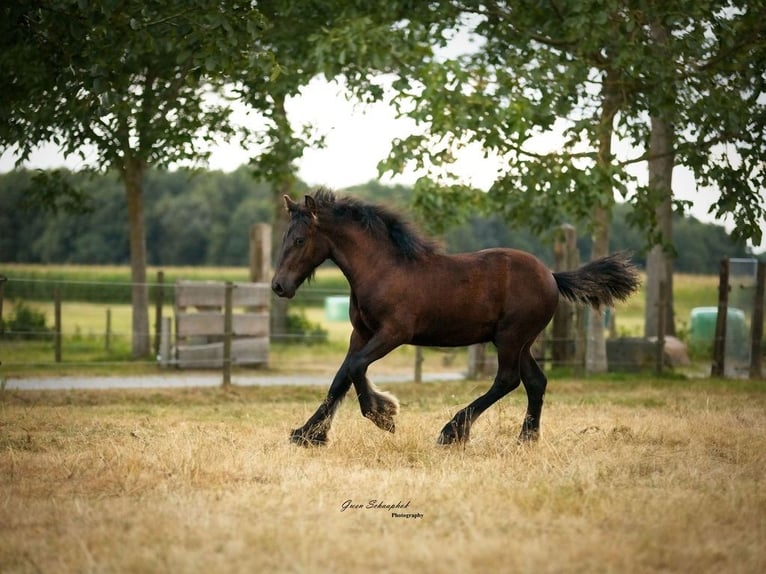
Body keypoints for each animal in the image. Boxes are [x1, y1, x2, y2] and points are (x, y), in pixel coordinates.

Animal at [271, 189, 640, 447]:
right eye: (284, 237)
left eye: (300, 239)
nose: (279, 286)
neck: (382, 270)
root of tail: (551, 275)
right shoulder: (360, 333)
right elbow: (342, 376)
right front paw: (308, 434)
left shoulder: (394, 333)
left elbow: (356, 367)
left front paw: (384, 415)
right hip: (520, 341)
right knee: (536, 381)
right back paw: (526, 439)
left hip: (510, 337)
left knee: (507, 380)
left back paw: (452, 432)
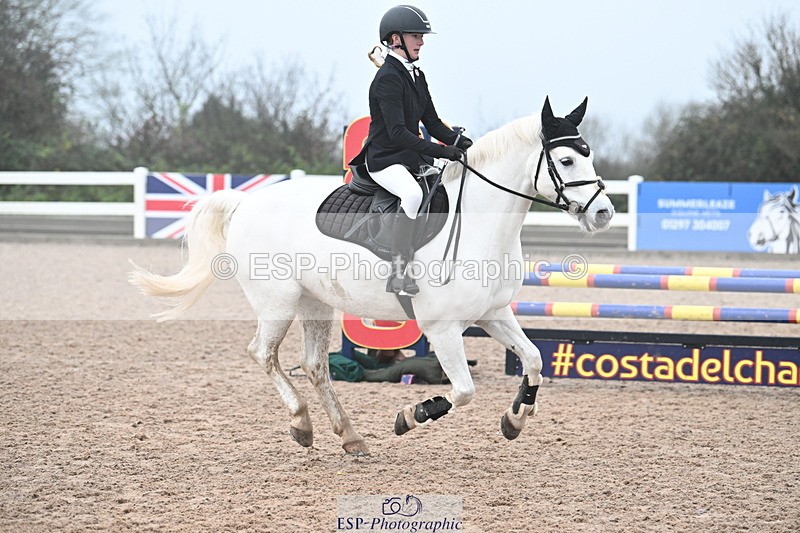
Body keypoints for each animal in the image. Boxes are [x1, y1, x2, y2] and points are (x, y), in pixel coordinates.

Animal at [129, 97, 615, 455]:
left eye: (588, 155)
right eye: (566, 161)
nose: (604, 213)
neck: (480, 223)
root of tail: (246, 201)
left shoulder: (494, 314)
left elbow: (533, 360)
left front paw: (514, 419)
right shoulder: (442, 329)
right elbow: (463, 391)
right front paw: (410, 416)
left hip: (316, 304)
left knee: (314, 365)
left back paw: (350, 437)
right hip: (277, 303)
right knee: (263, 354)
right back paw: (301, 423)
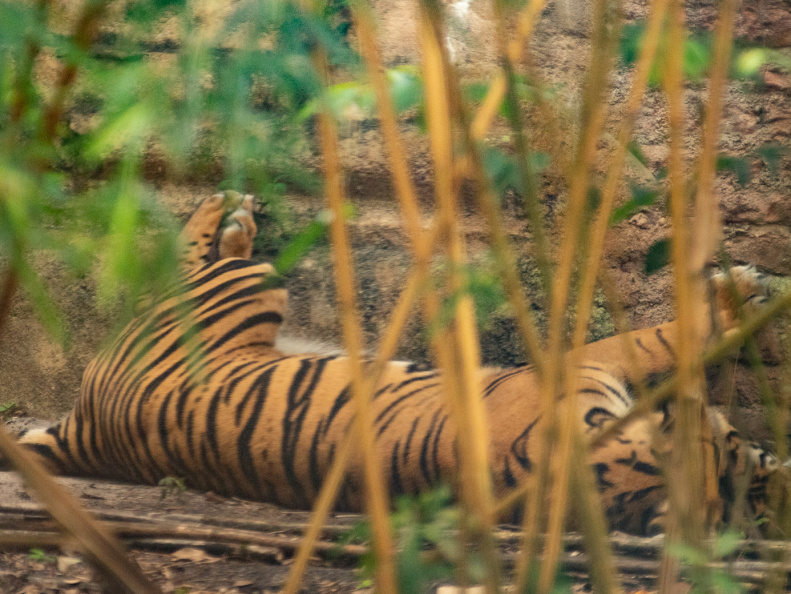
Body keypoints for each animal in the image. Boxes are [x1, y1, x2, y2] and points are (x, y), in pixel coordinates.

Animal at [9, 192, 782, 535]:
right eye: (735, 444)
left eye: (745, 468)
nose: (773, 474)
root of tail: (84, 428)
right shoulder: (578, 363)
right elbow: (662, 338)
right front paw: (744, 293)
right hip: (247, 285)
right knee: (202, 249)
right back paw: (230, 207)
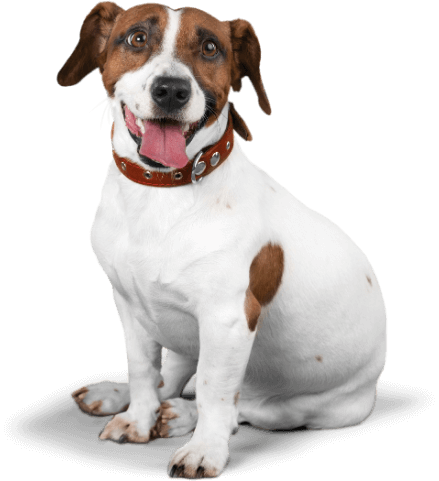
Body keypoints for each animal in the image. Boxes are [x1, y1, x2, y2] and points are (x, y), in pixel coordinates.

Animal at [57, 1, 388, 478]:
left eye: (210, 48)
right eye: (137, 38)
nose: (171, 90)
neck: (163, 193)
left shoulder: (227, 320)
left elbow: (214, 390)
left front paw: (203, 450)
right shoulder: (129, 304)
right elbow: (143, 370)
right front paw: (137, 417)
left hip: (320, 407)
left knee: (242, 407)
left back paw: (183, 415)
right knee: (174, 372)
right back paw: (123, 396)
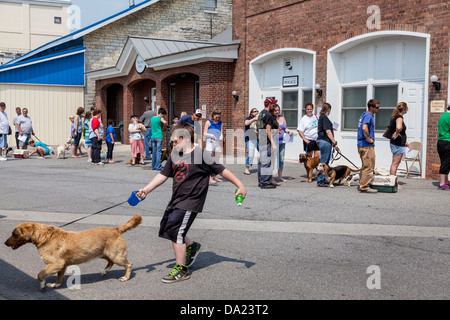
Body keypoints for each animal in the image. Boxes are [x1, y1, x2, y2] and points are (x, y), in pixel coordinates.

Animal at [4, 215, 142, 290]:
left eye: (14, 234)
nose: (5, 243)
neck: (44, 237)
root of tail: (116, 229)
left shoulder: (56, 264)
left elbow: (40, 274)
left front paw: (43, 285)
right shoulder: (62, 266)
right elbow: (59, 277)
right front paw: (56, 285)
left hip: (116, 255)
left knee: (129, 264)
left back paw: (125, 277)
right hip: (104, 253)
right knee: (110, 262)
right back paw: (104, 271)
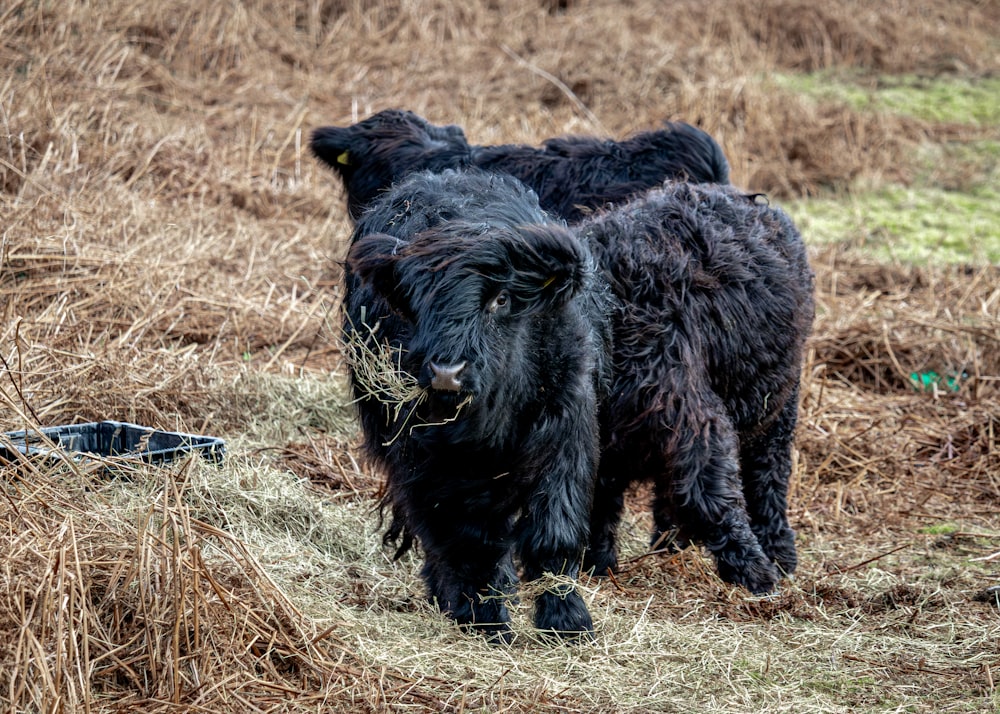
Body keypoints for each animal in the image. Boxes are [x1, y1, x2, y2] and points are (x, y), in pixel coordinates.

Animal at [344, 170, 608, 644]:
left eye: (500, 299)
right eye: (415, 301)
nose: (446, 371)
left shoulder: (567, 432)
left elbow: (553, 534)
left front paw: (567, 621)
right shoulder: (426, 462)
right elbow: (467, 541)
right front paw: (483, 618)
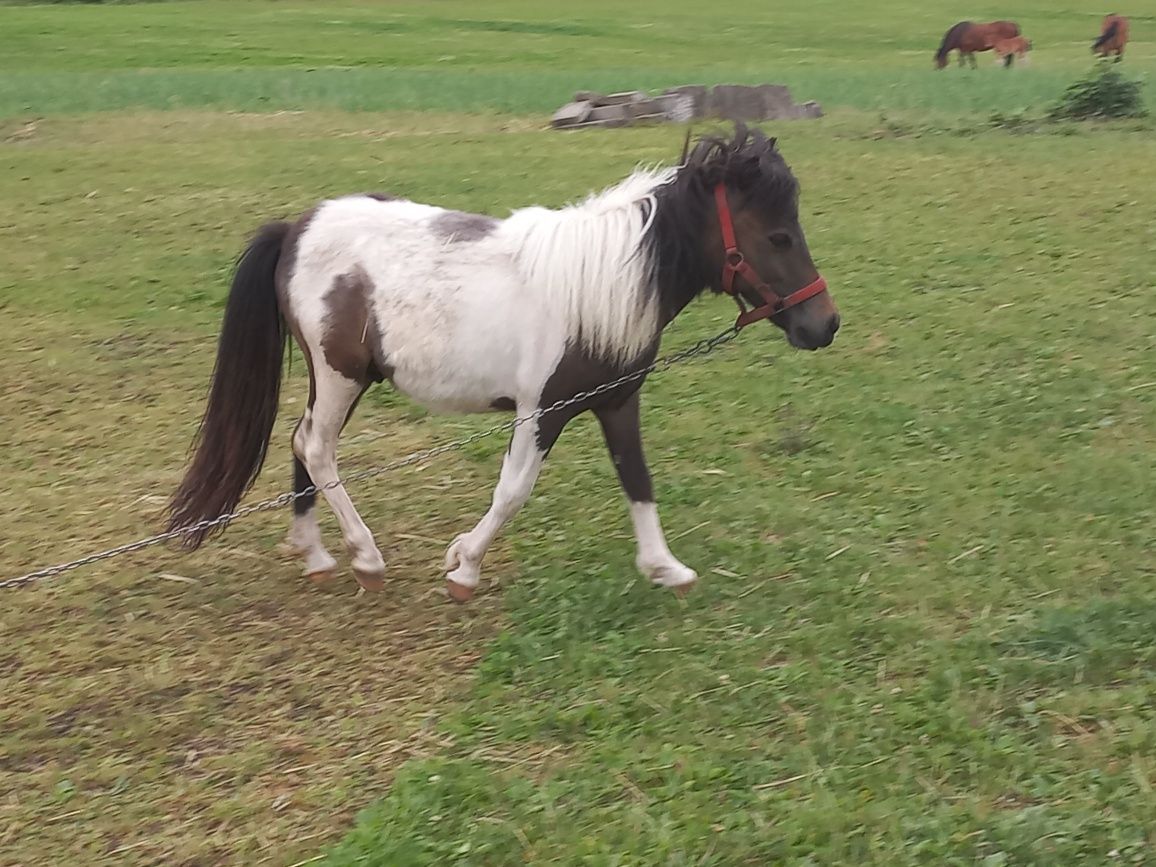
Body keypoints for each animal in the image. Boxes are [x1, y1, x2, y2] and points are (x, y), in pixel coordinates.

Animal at [167, 125, 841, 601]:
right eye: (778, 236)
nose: (825, 324)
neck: (599, 286)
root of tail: (295, 229)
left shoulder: (616, 402)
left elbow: (638, 480)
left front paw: (665, 568)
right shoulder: (543, 410)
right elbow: (514, 490)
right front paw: (463, 567)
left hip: (332, 380)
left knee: (300, 442)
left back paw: (315, 555)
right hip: (341, 376)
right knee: (316, 448)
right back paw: (366, 558)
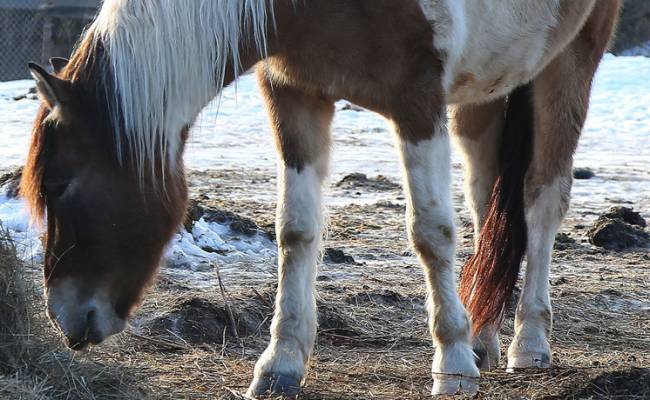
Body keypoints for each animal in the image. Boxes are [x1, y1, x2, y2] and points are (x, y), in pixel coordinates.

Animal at [21, 0, 616, 396]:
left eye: (57, 185)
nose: (66, 319)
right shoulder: (295, 94)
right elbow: (295, 229)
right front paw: (280, 364)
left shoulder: (417, 98)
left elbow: (430, 232)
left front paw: (451, 365)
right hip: (484, 93)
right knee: (486, 201)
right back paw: (484, 336)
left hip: (571, 60)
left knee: (542, 201)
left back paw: (528, 342)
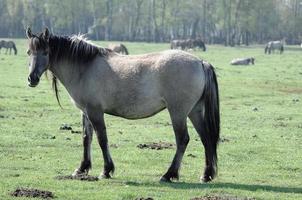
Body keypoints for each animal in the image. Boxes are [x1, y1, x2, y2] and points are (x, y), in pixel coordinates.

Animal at [26, 27, 219, 183]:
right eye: (29, 52)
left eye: (45, 52)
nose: (32, 79)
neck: (85, 67)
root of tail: (200, 62)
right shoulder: (85, 111)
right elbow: (86, 138)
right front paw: (82, 169)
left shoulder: (95, 111)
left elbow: (101, 138)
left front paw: (106, 170)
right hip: (194, 111)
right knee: (205, 138)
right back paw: (206, 174)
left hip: (178, 112)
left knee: (182, 140)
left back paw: (168, 174)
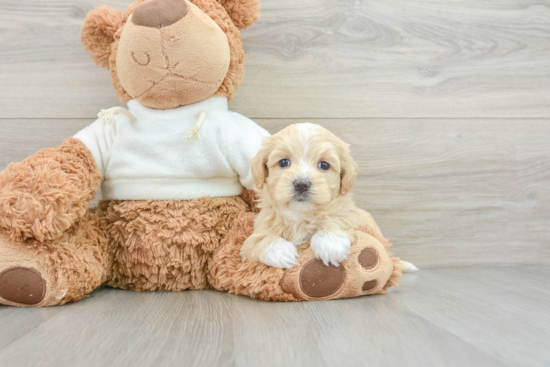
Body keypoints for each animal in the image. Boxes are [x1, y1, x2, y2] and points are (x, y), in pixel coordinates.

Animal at [242, 122, 384, 268]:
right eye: (283, 162)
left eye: (324, 165)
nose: (301, 184)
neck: (301, 214)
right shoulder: (257, 232)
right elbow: (259, 239)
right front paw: (280, 251)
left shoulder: (352, 215)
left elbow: (340, 217)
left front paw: (329, 243)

Your task: Every record above should come back exactly, but without its pictures.

Expected output:
Body keypoints for each animal in the image. Boxes are [x1, y1, x2, y2] and points are (x, y), in pixel coordinates.

Animal at [271, 189, 640, 447]:
right eye: (284, 237)
left eye: (300, 239)
nose: (279, 286)
neck: (382, 270)
root of tail: (551, 275)
right shoulder: (360, 333)
right elbow: (342, 376)
right front paw: (308, 434)
left shoulder: (394, 333)
left elbow: (356, 367)
left front paw: (384, 415)
right hip: (520, 341)
right knee: (536, 381)
right back paw: (526, 439)
left hip: (510, 337)
left knee: (507, 380)
left back paw: (452, 432)
Body keypoints for each animal in the image. Boxes are [x1, y1, x2, y2] and points are (x, y), in pixel coordinates.

Animal at [129, 97, 615, 455]:
left eye: (588, 155)
right eye: (566, 161)
nose: (604, 213)
neck: (480, 223)
root of tail: (246, 201)
left shoulder: (494, 314)
left elbow: (533, 360)
left front paw: (514, 419)
right shoulder: (442, 329)
right elbow: (463, 391)
right front paw: (410, 416)
left hip: (316, 304)
left knee: (314, 365)
left back paw: (350, 437)
right hip: (277, 303)
right knee: (263, 354)
right back paw: (301, 423)
Body keypoints for each animal in the image. Boxes are [x1, y1, x2, y2] and points are (x, y), in pixel coordinates.

Animal at [9, 192, 782, 535]:
right eye: (735, 444)
left eye: (745, 468)
nose: (773, 474)
root of tail: (84, 428)
right shoulder: (578, 363)
right elbow: (662, 338)
right front paw: (744, 293)
right hip: (247, 285)
right knee: (202, 249)
right back paw: (230, 207)
Body keypoints for each animal in the image. Boxes are [x1, y1, x2, y2] and points are (x, y), in pixel coordinates.

Animal at [57, 1, 388, 478]:
left eye: (210, 48)
right eye: (137, 38)
nose: (171, 90)
neck: (163, 193)
left shoulder: (227, 320)
left elbow: (214, 390)
left front paw: (203, 450)
right shoulder: (129, 304)
right elbow: (143, 370)
right front paw: (137, 417)
left hip: (320, 407)
left knee: (242, 407)
left back paw: (183, 415)
right knee: (174, 372)
right back paw: (123, 396)
Body keypoints for each animal in the image. Boxes are [x1, y1, x2, y2] and points are (x, y), in pixel coordinates.

Animal at [4, 215, 142, 290]:
left eye: (14, 234)
nose: (5, 243)
neck: (44, 237)
root of tail: (116, 229)
left shoulder: (56, 264)
left elbow: (40, 274)
left front paw: (43, 285)
right shoulder: (62, 266)
right elbow: (59, 277)
right front paw: (56, 285)
left hip: (116, 255)
left knee: (129, 264)
left back paw: (125, 277)
right hip: (104, 253)
right knee: (110, 262)
right back paw: (104, 271)
Body keypoints for each animal in the image. Boxes are [x1, y1, x2, y2] and points are (x, y), in pixel coordinates.

Animal at [344, 170, 608, 644]:
left eye: (500, 299)
right eye: (415, 301)
nose: (446, 371)
left shoulder: (567, 432)
left elbow: (553, 534)
left front paw: (567, 621)
right shoulder: (426, 462)
right elbow: (467, 541)
right front paw: (483, 618)
Body keypoints for each animal in the image. Boxes are [x1, y1, x2, y2] and points are (x, y), in pixel coordinates.

Animal at [167, 125, 841, 601]:
right eye: (778, 236)
nose: (825, 324)
neck: (599, 286)
root of tail: (295, 229)
left shoulder: (616, 402)
left elbow: (638, 480)
left front paw: (665, 568)
right shoulder: (543, 410)
right elbow: (514, 490)
right front paw: (463, 567)
left hip: (332, 380)
left knee: (300, 442)
left back paw: (315, 555)
right hip: (341, 376)
right knee: (316, 448)
right back paw: (366, 558)
Body keypoints for each animal in the image. Boxes are [x1, y1, x2, y2] and points are (x, y), in pixel coordinates.

Animal at [21, 0, 616, 396]:
left eye: (57, 185)
nose: (66, 319)
right shoulder: (295, 94)
right elbow: (295, 229)
right front paw: (280, 364)
left shoulder: (417, 98)
left elbow: (430, 232)
left front paw: (451, 365)
right hip: (484, 93)
right knee: (486, 201)
right back paw: (484, 336)
left hip: (571, 60)
left knee: (542, 201)
left back paw: (528, 342)
Body keypoints for each animal in the image. Boxes are [x1, y1, x2, y2] and points are (x, y), in pixel coordinates.

Animal at [26, 27, 219, 183]:
right eye: (29, 52)
left eye: (45, 52)
nose: (32, 79)
neck: (85, 67)
root of tail: (200, 62)
right shoulder: (85, 111)
right elbow: (86, 138)
right front paw: (82, 169)
left shoulder: (95, 111)
left elbow: (101, 138)
left front paw: (106, 170)
right hip: (194, 111)
right knee: (205, 138)
right back paw: (206, 174)
left hip: (178, 112)
left knee: (182, 140)
left back paw: (168, 174)
Body keypoints for each animal in the image. Boxes are [x1, y1, x2, y2] and points are (x, y), in pixel coordinates.

Animal at [242, 122, 384, 268]:
right eye: (283, 162)
left eye: (324, 165)
nose: (301, 184)
neck: (301, 214)
right shoulder: (257, 232)
right elbow: (259, 239)
right front paw: (280, 251)
left shoulder: (352, 215)
left elbow: (340, 217)
left front paw: (329, 243)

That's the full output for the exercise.